> **Exercise goal**:
Copy out the passage on mindset at work word for word, from "Euan already hints" to "our collective knowledge.".

> **Text**:
__________

If you ask me what might the problem here then I’d venture to state it’s not necessarily an issue with technology, nor with business processes, but mostly with people. And more than people with our very own mindset and behaviours. Right at the core of any issues and challenges you may be facing at work with different change initiatives they are bound to be around people’s mindset, including your very own, as well as their own behaviours and business practices. Help shape, fix those accordingly, always under the premise you can’t change people per se, but provide the necessary conditions for them to figure out if they would want to change (or not) and you are off to defining what the present of work may well be like in preparation of the future, whatever that may well be.

Euan already hints what it may look like when he writes ‘Work is more about attitude of mind than place. Most of us can do it anywhere’, as he points out how we are not going to have a single barrier from either a technology or business processes points of view. On the contrary, it’s our very own mindset alone the one that’s stopping us, as we are still pretty much behaving and thinking in terms of the scarcity and constraints of the XX century as an opportunity of survival, when we should shift gears into the abundance of the XXI century. Based on what?, you may be wondering… Well, based on what is our new oil: knowledge, our collective knowledge.

__________

> **Provided data**:
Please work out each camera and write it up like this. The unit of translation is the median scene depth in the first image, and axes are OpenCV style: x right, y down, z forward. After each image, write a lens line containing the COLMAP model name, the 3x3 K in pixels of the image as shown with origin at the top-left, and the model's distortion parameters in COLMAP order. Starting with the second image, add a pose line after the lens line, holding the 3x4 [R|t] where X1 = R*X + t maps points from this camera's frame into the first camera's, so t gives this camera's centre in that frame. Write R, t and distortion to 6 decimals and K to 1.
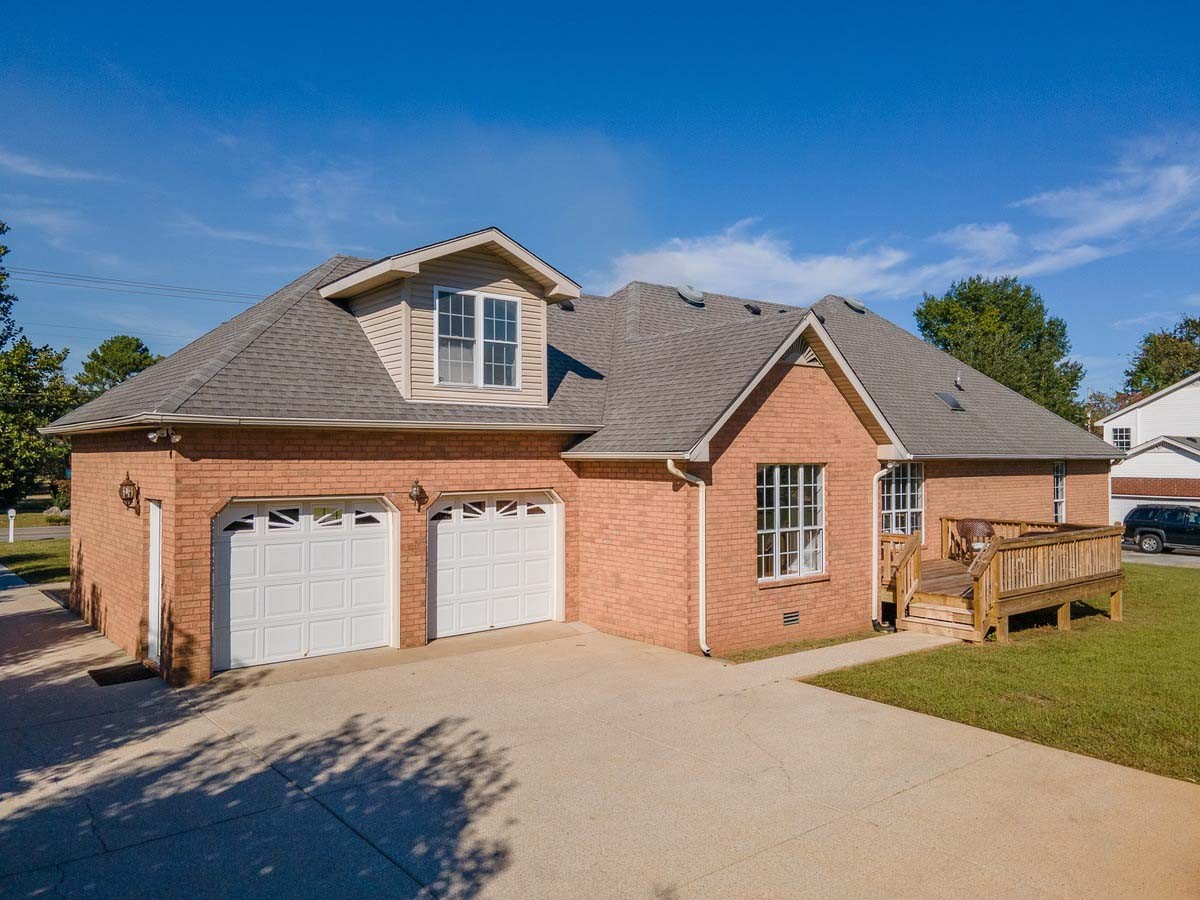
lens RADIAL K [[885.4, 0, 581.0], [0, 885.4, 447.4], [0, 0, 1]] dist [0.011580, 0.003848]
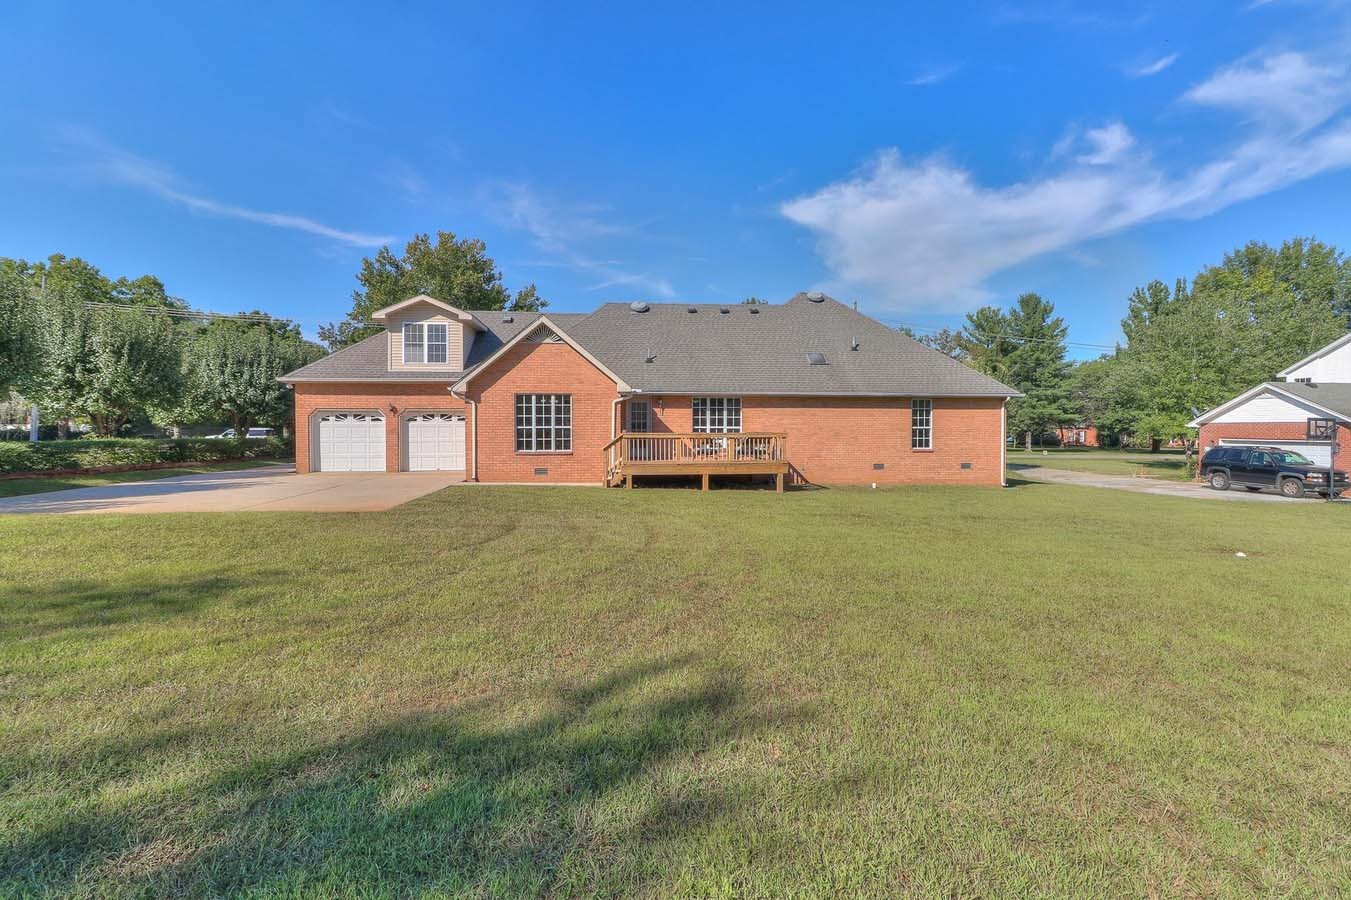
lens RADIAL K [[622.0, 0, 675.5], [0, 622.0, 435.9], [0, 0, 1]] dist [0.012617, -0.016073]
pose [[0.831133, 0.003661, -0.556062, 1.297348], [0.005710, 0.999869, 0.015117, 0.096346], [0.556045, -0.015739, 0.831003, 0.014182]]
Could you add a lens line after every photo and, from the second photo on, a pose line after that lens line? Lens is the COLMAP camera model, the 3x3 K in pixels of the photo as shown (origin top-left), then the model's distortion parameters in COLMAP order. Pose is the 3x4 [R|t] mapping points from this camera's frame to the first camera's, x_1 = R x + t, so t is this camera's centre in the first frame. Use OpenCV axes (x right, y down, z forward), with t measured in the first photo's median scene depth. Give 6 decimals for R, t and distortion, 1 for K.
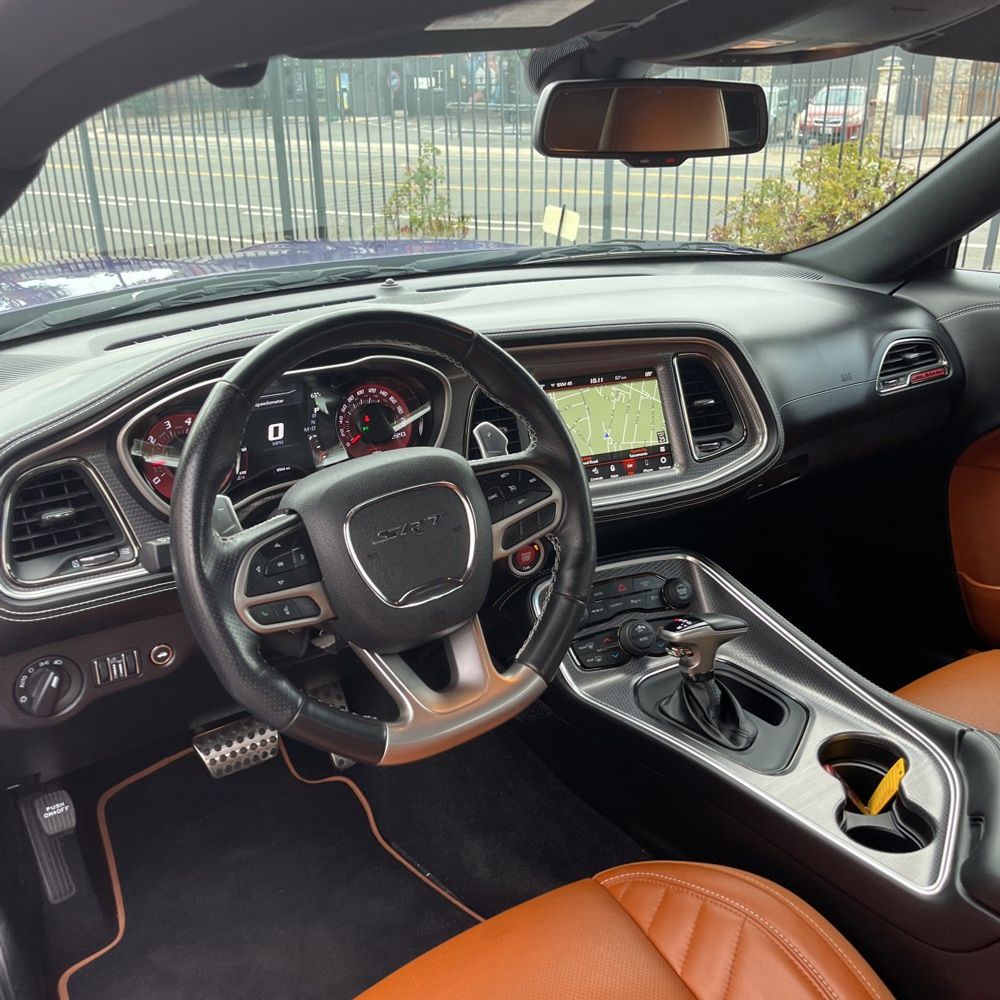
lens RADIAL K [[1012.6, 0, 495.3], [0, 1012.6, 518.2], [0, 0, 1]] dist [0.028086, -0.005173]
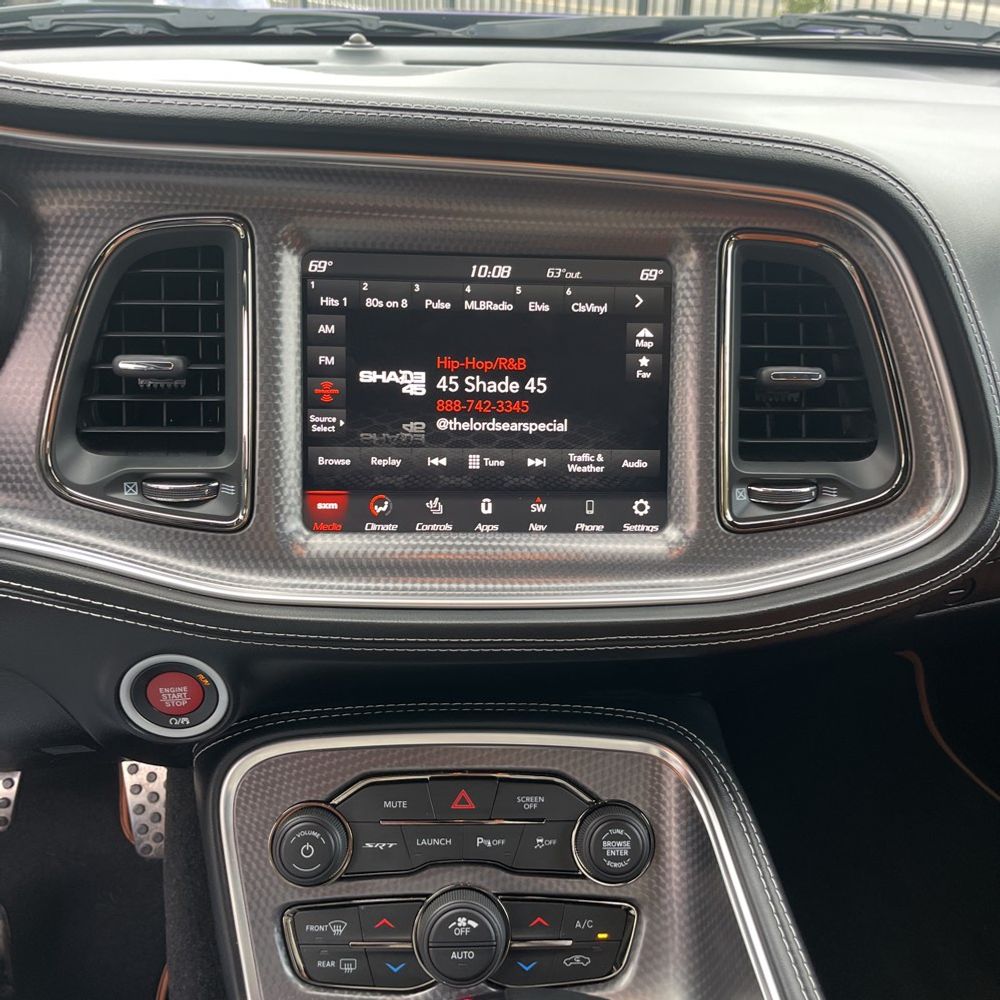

__________

> **Your response**:
Euan already hints what it may look like when he writes ‘Work is more about attitude of mind than place. Most of us can do it anywhere’, as he points out how we are not going to have a single barrier from either a technology or business processes points of view. On the contrary, it’s our very own mindset alone the one that’s stopping us, as we are still pretty much behaving and thinking in terms of the scarcity and constraints of the XX century as an opportunity of survival, when we should shift gears into the abundance of the XXI century. Based on what?, you may be wondering… Well, based on what is our new oil: knowledge, our collective knowledge.